As famosas “cartas ridículas“, constatei, que Pessoa, sob o manto de Álvaro de Campos, implicitamente assim as denominou em um de seus poemas, vindas à tona quase um ano depois de sua morte, em 1935, pelas mãos de outro admirável poeta Carlos Queiroz, seu devotado amigo.
O heterônimo Álvaro escreveu uma pérola da poesia sobre o ato de escrever cartas de amor, afirmando assim: “Todas as cartas de amor são ridículas, não seriam cartas de amor se não fossem ridículas. Também escrevi em meu tempo cartas de amor. Como as outras, ridículas. As cartas de amor, se há amor, têm de ser ridículas, mas, afinal só as criaturas que nunca escreveram cartas de amor é que são ridículas.” Um grande achado.
Há quem diga que elas refletem o único episódio sentimental ocorrido na vida do poeta, por esse motivo atribuindo-se valor incalculável a essas correspondências despretensiosas. A escritora, Manuela Nogueira, anota em uma edição recente da obra, publicada pela Editora Assírio & Alvim, que essa relação representou uma luta interior na vida do poeta que sempre se deixou vencer pelo raciocínio e pelo projeto de sua obra como único sonho que desejava concretizar.
Apanhei-o, virei suas páginas observando uma foto antiga de Ophélia e um acróstico de Pessoa. Impávido para não demonstrar demasiado interesse que proporcionasse ao amante de Pessoa um preço amargo, antes que o livro fosse devolvido ao seu lugar para começar a negociar, levantando a vista, deparei-me com o vendedor japonês daquele pequeno estabelecimento do bairro de Perdizes, São Paulo, me fitando num olhar enigmático.
– Essa é uma obra rara. A primeira edição das Cartas de Pessoa. Duvido que outro sebo a possua. Custa R$ 150,00 (cento e cinquenta reais), preço irredutível – disse Takamizaua. Esse poeta,continuou, perdeu a esposa cedo e deixou essas cartas perdidas.
Fernando Pessoa nunca se casou e as cartas estavam apenas guardadas com a família. Devolvi o livro ao amontoado, não havia pressa, ele era o vendedor e eu o comprador. Fingi desinteresse, marcando na mente o lugar em que recolocava a obra. Peguei outro livro em outro lote de gênero autoajuda, desses “como ter sucesso na vida” ou “como influenciar pessoas”, anotado no verso da capa por R$ 10,00 (dez reais).
–Esses livros precisam ser atualizados a preço justo, ainda não tive tempo. Todos são cuidadosamente separados pela grande importância que possuem, entretanto manterei o valor de suas anotações se o senhor comprar um lote de quatro exemplares – garantiu.
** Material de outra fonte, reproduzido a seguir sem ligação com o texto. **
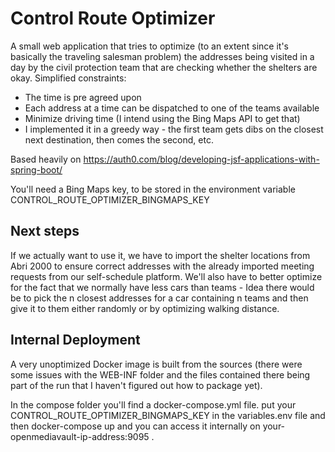 # Control Route Optimizer
A small web application that tries to optimize (to an extent since it's
basically the traveling salesman problem) the addresses being visited
in a day by the civil protection team that are checking whether the shelters
are okay. Simplified constraints:

- The time is pre agreed upon
- Each address at a time can be dispatched to one of the teams available
- Minimize driving time (I intend using the Bing Maps API to get that)
- I implemented it in a greedy way - the first team gets dibs on the closest
  next destination, then comes the second, etc.

Based heavily on https://auth0.com/blog/developing-jsf-applications-with-spring-boot/

You'll need a Bing Maps key, to be stored in the environment variable CONTROL_ROUTE_OPTIMIZER_BINGMAPS_KEY

## Next steps
If we actually want to use it, we have to import the shelter locations from Abri 2000
to ensure correct addresses with the already imported meeting requests from our self-schedule platform. We'll also have to better optimize for the fact that we normally have less cars
than teams - Idea there would be to pick the n closest addresses for a car containing n
teams and then give it to them either randomly or by optimizing walking distance.

## Internal Deployment
A very unoptimized Docker image is built from the sources (there were some issues with the
WEB-INF folder and the files contained there being part of the run that I haven't figured
out how to package yet).

In the compose folder you'll find a docker-compose.yml file. put your CONTROL_ROUTE_OPTIMIZER_BINGMAPS_KEY in the variables.env file and then docker-compose up and
you can access it internally on your-openmediavault-ip-address:9095 .



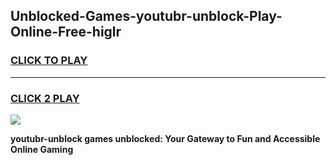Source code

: 
## Unblocked-Games-youtubr-unblock-Play-Online-Free-higlr
<h3>
<a href="https://premium76.site?title=youtubr-unblock&ref=26A">CLICK TO PLAY</a></h3>
<hr>

<h3>
<a href="https://premium76.site?title=youtubr-unblock&ref=26A">CLICK 2 PLAY</a>
  
</h3>

<a href="https://premium76.site?title=youtubr-unblock&ref=26A"><img src="https://clearcache.store/games.png"></a>


**youtubr-unblock games unblocked: Your Gateway to Fun and Accessible Online Gaming**
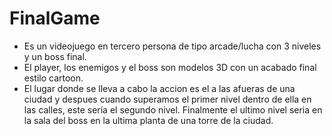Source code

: # FinalGame
- Es un videojuego en tercero persona de tipo arcade/lucha con 3 niveles y un boss final.
- El player, los enemigos y el boss son modelos 3D con un acabado final estilo cartoon.
- El lugar donde se lleva a cabo la accion  es el a las afueras de una ciudad y despues cuando superamos el primer nivel dentro de ella en las calles, este sería el segundo nivel. Finalmente el ultimo nivel seria en la sala del boss en la ultima planta de una torre de la ciudad.
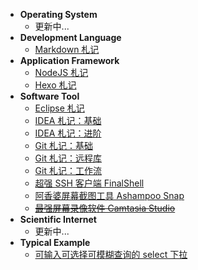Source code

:- **Operating System**
    - 更新中...
- **Development Language**
    - [Markdown 札记](source/_posts/dl-markdown.md)
- **Application Framework**
    - [NodeJS 札记](source/_posts/af-nodejs.md)
    - [Hexo 札记](source/_posts/af-hexo.md)
- **Software Tool**
    - [Eclipse 札记](source/_posts/st-eclipse.md)
    - [IDEA 札记：基础](source/_posts/st-idea-basic.md)
    - [IDEA 札记：进阶](source/_posts/st-idea-advanced.md)
    - [Git 札记：基础](source/_posts/st-git-basic.md)
    - [Git 札记：远程库](source/_posts/st-git-remote.md)
    - [Git 札记：工作流](source/_posts/st-git-workflow.md)
    - [超强 SSH 客户端 FinalShell](source/_posts/st-finalshell.md)
    - [阿香婆屏幕截图工具 Ashampoo Snap](source/_posts/st-ashampoo-snap.md)
    - <del>[最强屏幕录像软件 Camtasia Studio](source/_posts/st-camtasia-studio.md)</del>
- **Scientific Internet**
    - 更新中...
- **Typical Example**
    - [可输入可选择可模糊查询的 select 下拉](source/_posts/te-select.md)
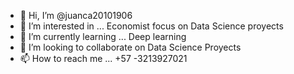 - 👋 Hi, I’m @juanca20101906
- 👀 I’m interested in ... Economist focus on Data Science proyects
- 🌱 I’m currently learning ... Deep learning
- 💞️ I’m looking to collaborate on Data Science Proyects
- 📫 How to reach me ... +57 -3213927021

<!---
juanca20101906/juanca20101906 is a ✨ special ✨ repository because its `README.md` (this file) appears on your GitHub profile.
You can click the Preview link to take a look at your changes.
--->

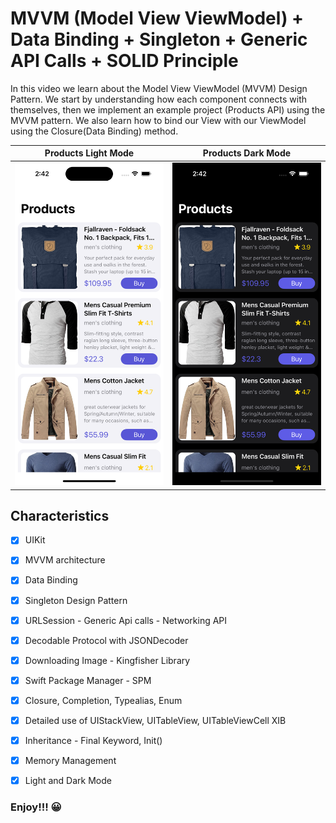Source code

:# MVVM (Model View ViewModel) + Data Binding + Singleton + Generic API Calls + SOLID Principle

In this video we learn about the Model View ViewModel (MVVM) Design Pattern.
We start by understanding how each component connects with themselves, then we implement an example project (Products API) using the MVVM pattern.
We also learn how to bind our View with our ViewModel using the Closure(Data Binding) method.

Products Light Mode    |  Products Dark Mode
:-------------------------:|:-------------------------:
<img alt="Products List" src="Screenshots/product_light.png">|<img alt="Products list" src="Screenshots/product_dark.png">

## Characteristics

- [x] UIKit
- [x] MVVM architecture
- [x] Data Binding
- [x] Singleton Design Pattern
- [x] URLSession - Generic Api calls - Networking API
- [x] Decodable Protocol with JSONDecoder
- [x] Downloading Image - Kingfisher Library
- [x] Swift Package Manager - SPM
- [x] Closure, Completion, Typealias, Enum
- [x] Detailed use of UIStackView, UITableView, UITableViewCell XIB
- [x] Inheritance - Final Keyword, Init()
- [x] Memory Management
- [x] Light and Dark Mode




### Enjoy!!! 😀

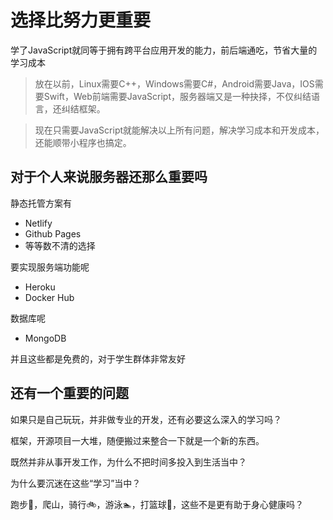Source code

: # 选择比努力更重要


学了JavaScript就同等于拥有跨平台应用开发的能力，前后端通吃，节省大量的学习成本

> 放在以前，Linux需要C++，Windows需要C#，Android需要Java，IOS需要Swift，Web前端需要JavaScript，服务器端又是一种抉择，不仅纠结语言，还纠结框架。

> 现在只需要JavaScript就能解决以上所有问题，解决学习成本和开发成本，还能顺带小程序也搞定。

## 对于个人来说服务器还那么重要吗

静态托管方案有
 - Netlify
 - Github Pages
 - 等等数不清的选择

要实现服务端功能呢
 - Heroku
 - Docker Hub

数据库呢
 - MongoDB

并且这些都是免费的，对于学生群体非常友好

## 还有一个重要的问题

如果只是自己玩玩，并非做专业的开发，还有必要这么深入的学习吗？

框架，开源项目一大堆，随便搬过来整合一下就是一个新的东西。

既然并非从事开发工作，为什么不把时间多投入到生活当中？

为什么要沉迷在这些“学习”当中？

跑步🏃，爬山，骑行🚲，游泳🏊，打篮球🏀，这些不是更有助于身心健康吗？

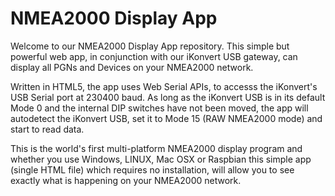 # NMEA2000 Display App
Welcome to our NMEA2000 Display App repository. This simple but powerful web app, in conjunction with our iKonvert USB gateway, can display all PGNs and Devices on your NMEA2000 network. 

Written in HTML5, the app uses Web Serial APIs, to accesss the iKonvert's USB Serial port at 230400 baud. As long as the iKonvert USB is in its default Mode 0 and the internal DIP switches have not been moved, the app will autodetect the iKonvert USB, set it to Mode 15 (RAW NMEA2000 mode) and start to read data.

This is the world's first multi-platform NMEA2000 display program and whether you use Windows, LINUX, Mac OSX or Raspbian this simple app (single HTML file) which requires no installation, will allow you to see exactly what is happening on your NMEA2000 network.  
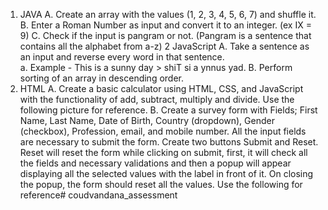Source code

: 1. JAVA 
A. Create an array with the values (1, 2, 3, 4, 5, 6, 7) and shuffle it. 
B. Enter a Roman Number as input and convert it to an integer. (ex IX = 9) 
C. Check if the input is pangram or not. (Pangram is a sentence that contains all the alphabet from a-z) 
2 JavaScript 
A. Take a sentence as an input and reverse every word in that sentence.  
a. Example - This is a sunny day > shiT si a ynnus yad. 
B. Perform sorting of an array in descending order. 
3. HTML 
A. Create a basic calculator using HTML, CSS, and JavaScript with the functionality of add, subtract, multiply and divide. Use the following picture for reference.
B. Create a survey form with Fields; First Name, Last Name, Date of Birth, Country (dropdown), Gender (checkbox),  Profession,  email,  and  mobile  number.  All  the  input  fields  are necessary to submit the form. Create two buttons Submit and Reset. Reset will reset the form while clicking on submit, first, it will check all the fields and necessary validations and then a popup will appear displaying all the selected values with the label in front of it. On closing the popup, the form should reset all the values. Use the following for reference# coudvandana_assessment
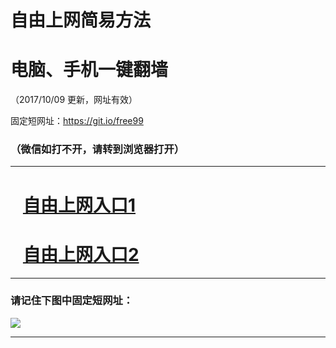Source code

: ﻿# 自由上网简易方法

# 电脑、手机一键翻墙

（2017/10/09 更新，网址有效）

固定短网址：https://git.io/free99

### （微信如打不开，请转到浏览器打开）


***





# &nbsp;&nbsp; <a href="http://ft1716626747.fwq-tz-1001.info/fwqtz01.html?t=100900125849 " target="_blank">自由上网入口1</a>
# &nbsp;&nbsp; <a href="http://ft821732042.fwq-tz-1002.info/fwqtz02.html?t=10090013658 " target="_blank">自由上网入口2</a>
***

### 请记住下图中固定短网址：

<img src="https://s3-us-west-2.amazonaws.com/fwq-1001/yjfq-20170905okok.png" /> 


***

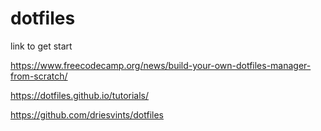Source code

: # dotfiles

link to get start

https://www.freecodecamp.org/news/build-your-own-dotfiles-manager-from-scratch/


https://dotfiles.github.io/tutorials/


https://github.com/driesvints/dotfiles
Apanhei mais um livro do monte, depois mais um e mais outro, aleatoriamente, totalizando quatro com o que extava em mãos, anotados, também, por R$ 10,00 (reais) cada e finalmente rebusquei e acrescentei no lote de quatro o quinto livro que era o de Pessoa, “Cartas de Amor”, que eu tanto desejava.
De posse do lote desses livros com preços idênticos, indaguei a Takamizaua, em seus olhinhos apertados e atentos, se o livro de Pessoa que custaria R$ 150,00 (cento e cinquenta reais), agora incorporado ao lote dos quatro, poderia também obter por R$ 10,00 (dez reais), fazendo companhia aos demais que eu demonstrei interesse.
O vendedor, observando que a compra já estava razoável, foi ao balcão e preparou uma notinha sem timbre de R$ 50,00 (cinquenta reais), entregando-me em seguida com o alerta de que poderia aplicar 10% (dez por cento) de desconto se a venda ocorresse em espécie.
Assim foi feito, eu indo embora carregando cinco livros em uma sacolinha que os supermercados atualmente vendem, mas só me interessava o das cartas a Ophélia. Parti em direção à rua Monte Alegre, mas na esquina da livraria Cortez, separei o livro de Fernando Pessoa dos demais que resolvi doar a uma estudante que passava e que agradeceu muito sem nada entender.
Em casa, no sofá, lendo as cartas de Pessoa com o Pico da Cantareira escurecendo na varanda, verifiquei, também, o valor de 10,00 reais escrito à lápis no verso do livro de Pessoa e findei meu dia lendo o que nunca me pareceu ridículo, tampouco caro.